» **Supplied information**:
-----

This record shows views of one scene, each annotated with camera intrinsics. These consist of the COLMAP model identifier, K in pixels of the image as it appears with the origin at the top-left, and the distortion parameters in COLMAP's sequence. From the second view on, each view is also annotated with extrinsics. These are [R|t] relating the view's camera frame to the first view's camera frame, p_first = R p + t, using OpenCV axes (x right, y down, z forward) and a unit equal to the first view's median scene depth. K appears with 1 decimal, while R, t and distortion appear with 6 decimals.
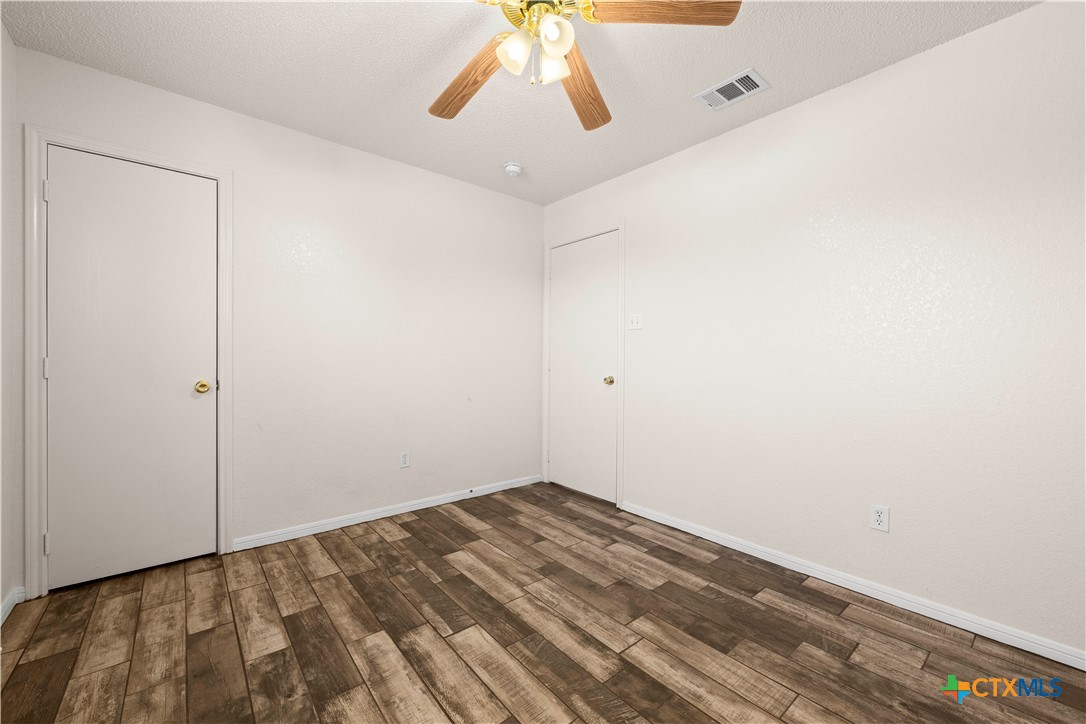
lens RADIAL K [[431.7, 0, 541.2], [0, 431.7, 362.2], [0, 0, 1]] dist [0.002726, -0.001445]
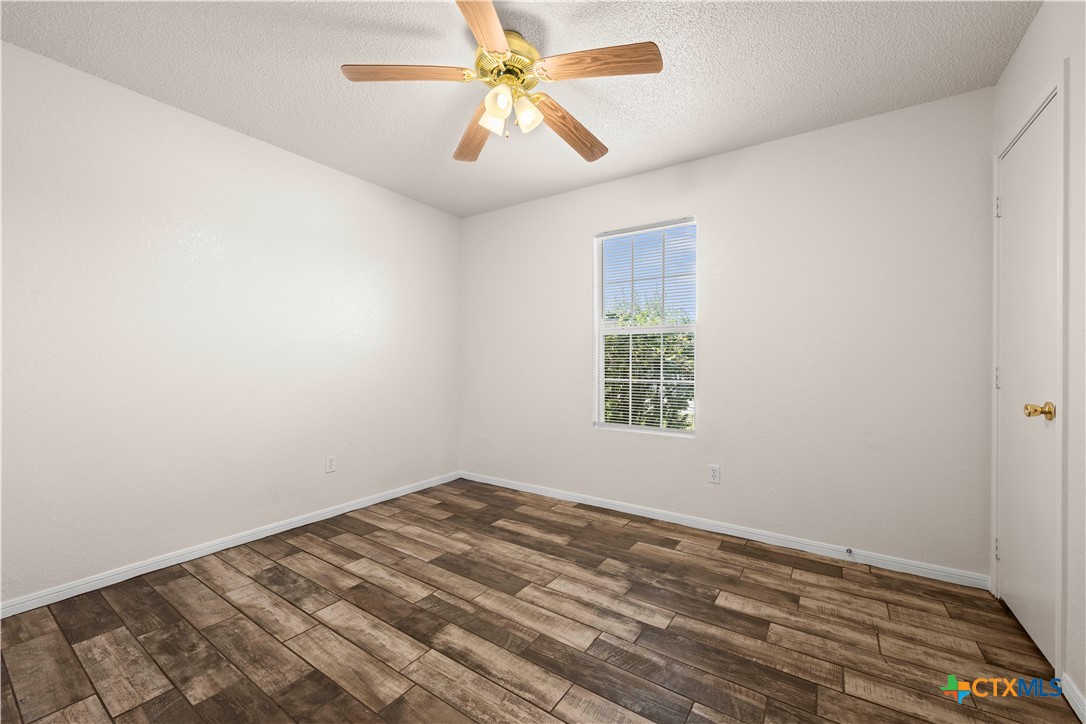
lens RADIAL K [[431.7, 0, 543.1], [0, 431.7, 361.0], [0, 0, 1]] dist [0.002726, -0.001445]
pose [[-0.960633, -0.014044, -0.277467, 0.197581], [-0.014303, 0.999897, -0.001091, -0.007425], [0.277453, 0.002921, -0.960735, 1.848387]]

-----

Set down the data above word for word, leaving every picture out.

This record shows views of one scene, each annotated with camera intrinsics. These consist of the COLMAP model identifier, K in pixels of the image as it appears with the origin at the top-left, and the distortion parameters in COLMAP's sequence. From the second view on, each view is also annotated with extrinsics. These are [R|t] relating the view's camera frame to the first view's camera frame, p_first = R p + t, using OpenCV axes (x right, y down, z forward) and a unit equal to the first view's median scene depth. K appears with 1 decimal, while R, t and distortion appear with 6 decimals.
lens RADIAL K [[431.7, 0, 541.2], [0, 431.7, 362.2], [0, 0, 1]] dist [0.002726, -0.001445]
lens RADIAL K [[431.7, 0, 543.1], [0, 431.7, 361.0], [0, 0, 1]] dist [0.002726, -0.001445]
pose [[-0.960633, -0.014044, -0.277467, 0.197581], [-0.014303, 0.999897, -0.001091, -0.007425], [0.277453, 0.002921, -0.960735, 1.848387]]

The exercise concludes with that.